Speaking as the chilled convenience group unveiled a sharp rise in operating profit in the first half of 2006/07, Uniq's chief executive Geoff Eaton said that he was confident that recent measures could reduce losses at Minsterley.
Those measures have included slashing operating hours from 24 a day to just 12 and moves to radically boost productivity.
Eaton said: "This has dramatically reduced overheads, while productivity and machine efficiency have gone up. We've got better transparency on costs after bedding in new IT systems and real accountability at local level now.
"The waste figures are improving and we're getting rid of low volume, unprofitable lines."

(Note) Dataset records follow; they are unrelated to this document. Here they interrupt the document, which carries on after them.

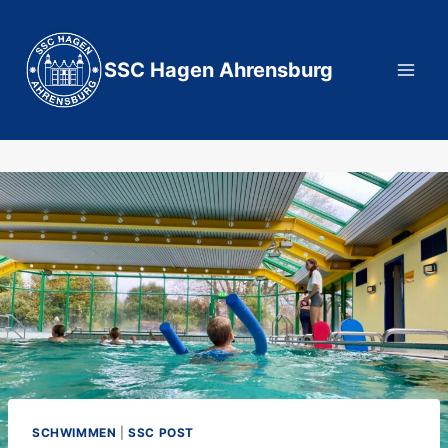
Zum
Inhalt
springen
SSC Hagen Ahrensburg
SCHWIMMEN
|
SSC POST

He declined to comment on how many job losses there might be as a result of the new shift pattern, but added that some of the £1.7M earmarked for Minsterley's recovery would go on redundancy payments.
Promotions that did not deliver profit would be axed, while customers that had not accepted recent price increases had been "resigned", he said.
The company, which recently sold its French spreads business to Dairy Crest and its Belgian salads business to the investment group Gilde, had raised enough cash to plug its £85.2M pension deficit and invest in growth and recovery plans, said Eaton.
Uniq made a £1.5M pre-tax profit (compared to a £2.2M loss in the same period last year) on flat sales of £406.3M in the six months to September 30, boosted by price increases and cost cutting.
Commenting on the interim results, the Investec analyst Nicola Mallard said: "If you believe the current management is capable of turning this operation around - with UK evidence supportive so far, in our view - then there is clearly significant upside potential in profits."